The proposed update is in response to the decision of the Supreme Court that overturned Roe v. Wade, which provided a constitutional right to abortion for almost 5 decades. Since that decision, a dozen states have introduced bans on abortions and a dozen more have introduced restrictions. Since abortion remains legal in many states, individuals in restrictive states could travel to a more permissive state to receive abortion care. There are fears that law enforcement in states with restrictions on abortions could seek to prosecute state residents that travel to another state to receive abortion care, and that attempts would be made to obtain the protected health information (PHI) of those individuals from healthcare providers.

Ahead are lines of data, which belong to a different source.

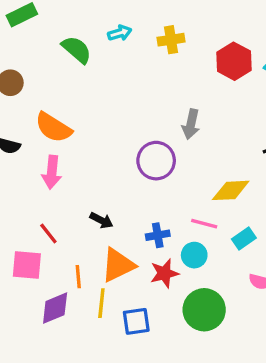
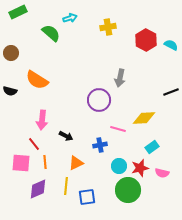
cyan arrow: (120, 33) -> (70, 18), moved
pink arrow: (52, 172) -> (42, 120), moved
pink line: (204, 224) -> (118, 129), moved
cyan circle: (194, 255) -> (119, 166), moved
orange triangle: (118, 265) -> (76, 163), size x0.7
red star: (164, 273) -> (140, 168), moved
orange line: (78, 277) -> (45, 162), moved

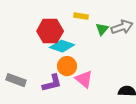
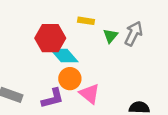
gray arrow: (122, 27) -> (133, 34), turned -45
cyan diamond: (62, 46) -> (64, 56), turned 30

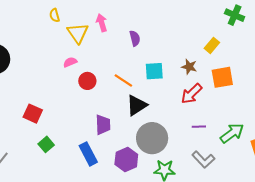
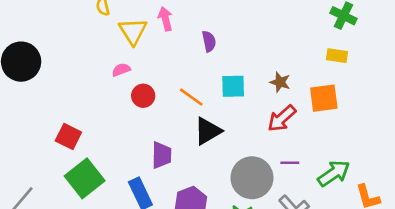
yellow rectangle: (212, 45) -> (337, 56), moved, turned 56
gray circle: (152, 138) -> (252, 178), moved
green square: (46, 144) -> (85, 178), size x1.8

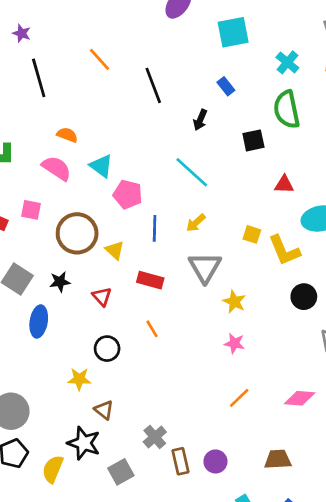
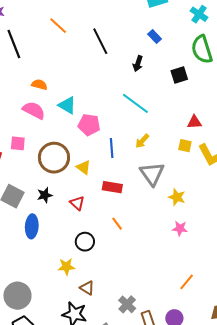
red triangle: (284, 184) -> (194, 122), moved
orange line: (239, 398) -> (187, 282), moved

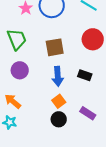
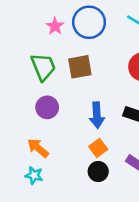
brown square: (55, 47) -> (80, 67), moved

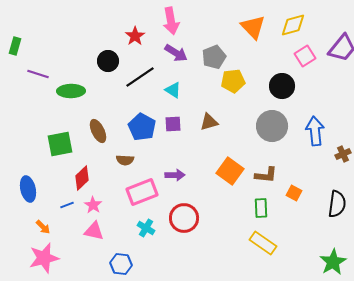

Disclosures of protected health information to law enforcement are permitted by the HIPAA Privacy Rule in certain circumstances, as OCR confirmed in guidance released last year. OCR confirmed that while HIPAA permits these disclosures, they are not required by the HIPAA Privacy Rule, which means healthcare providers do not have to provide the requested PHI. OCR has now proposed an update to the HIPAA Privacy Rule that would prohibit healthcare providers from disclosing protected health information to law enforcement primarily to allow individuals seeking or receiving reproductive health care or providers of that care to be prosecuted.
The decision to update the HIPAA Privacy Rule was primarily taken to safeguard trust in the patient-provider relationship and ensure that when visiting a doctor and disclosing sensitive health information, patients will be assured that their private medical records will not be disclosed to law enforcement and used against them for seeking legal care. If a patient is not permitted by law to receive abortion care in one state, but seeks that care in a state where abortion care is illegal, that patient should not be prosecuted for receiving that care, nor should the provider of that care.
The proposed changes are narrow in scope and apply specifically to disclosures of PHI to law enforcement related to reproductive health care, which includes, but is not limited to, “prenatal care, abortion, miscarriage management, infertility treatment, contraception use, and treatment for reproductive-related conditions such as ovarian cancer.”
Disclosures of PHI will be prohibited if they are primarily required for:
- A criminal, civil, or administrative investigation into or proceeding against any person in connection with seeking, obtaining, providing, or facilitating reproductive health care, where such health care is lawful under the circumstances in which it is provided.
- The identification of any person for the purpose of initiating such investigations or proceedings.
“I have met with doctors across the country who have shared their stories. These providers have expressed fear, anger, and sadness that they or their patients may end up in jail for providing or obtaining evidence-based and medically appropriate care,” said OCR Director Melanie Fontes Rainer. “Trust is critical in the patient-doctor relationship and medical mistrust can damage and chill patients’ relationship with their providers, imperiling patient health. Today’s proposed rule is about safeguarding this trust in the patient-provider relationship, and ensuring that when you go to the doctor, your private medical records will not be disclosed and used against you for seeking lawful care. This is a real problem we are hearing and seeing, and we developed today’s proposed rule to help address this gap and provide clarity to our healthcare providers and patients.”
OCR will be accepting comments on the proposed rule for 60 days from the date of publication in the Federal Register.